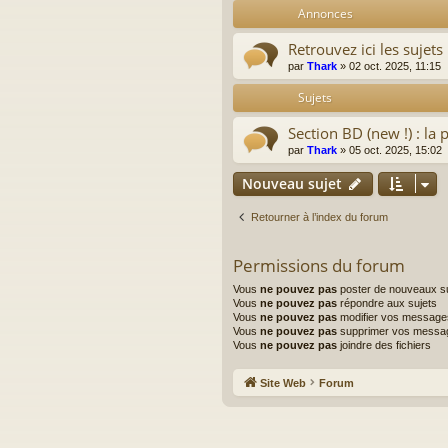
Annonces
Retrouvez ici les sujets
par
Thark
»
02 oct. 2025, 11:15
Sujets
Section BD (new !) : la 
par
Thark
»
05 oct. 2025, 15:02
Nouveau sujet
Retourner à l’index du forum
Permissions du forum
Vous
ne pouvez pas
poster de nouveaux su
Vous
ne pouvez pas
répondre aux sujets
Vous
ne pouvez pas
modifier vos message
Vous
ne pouvez pas
supprimer vos messa
Vous
ne pouvez pas
joindre des fichiers
Site Web
Forum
********************
__WORK TO COMPLETE__
Reproduce the text of all the lines above verbatim, without the pictures.

__TASK RESPONSE__
Annonces
Retrouvez ici les sujets
par
Thark
»
02 oct. 2025, 11:15
Sujets
Section BD (new !) : la 
par
Thark
»
05 oct. 2025, 15:02
Nouveau sujet
Retourner à l’index du forum
Permissions du forum
Vous
ne pouvez pas
poster de nouveaux su
Vous
ne pouvez pas
répondre aux sujets
Vous
ne pouvez pas
modifier vos message
Vous
ne pouvez pas
supprimer vos messa
Vous
ne pouvez pas
joindre des fichiers
Site Web
Forum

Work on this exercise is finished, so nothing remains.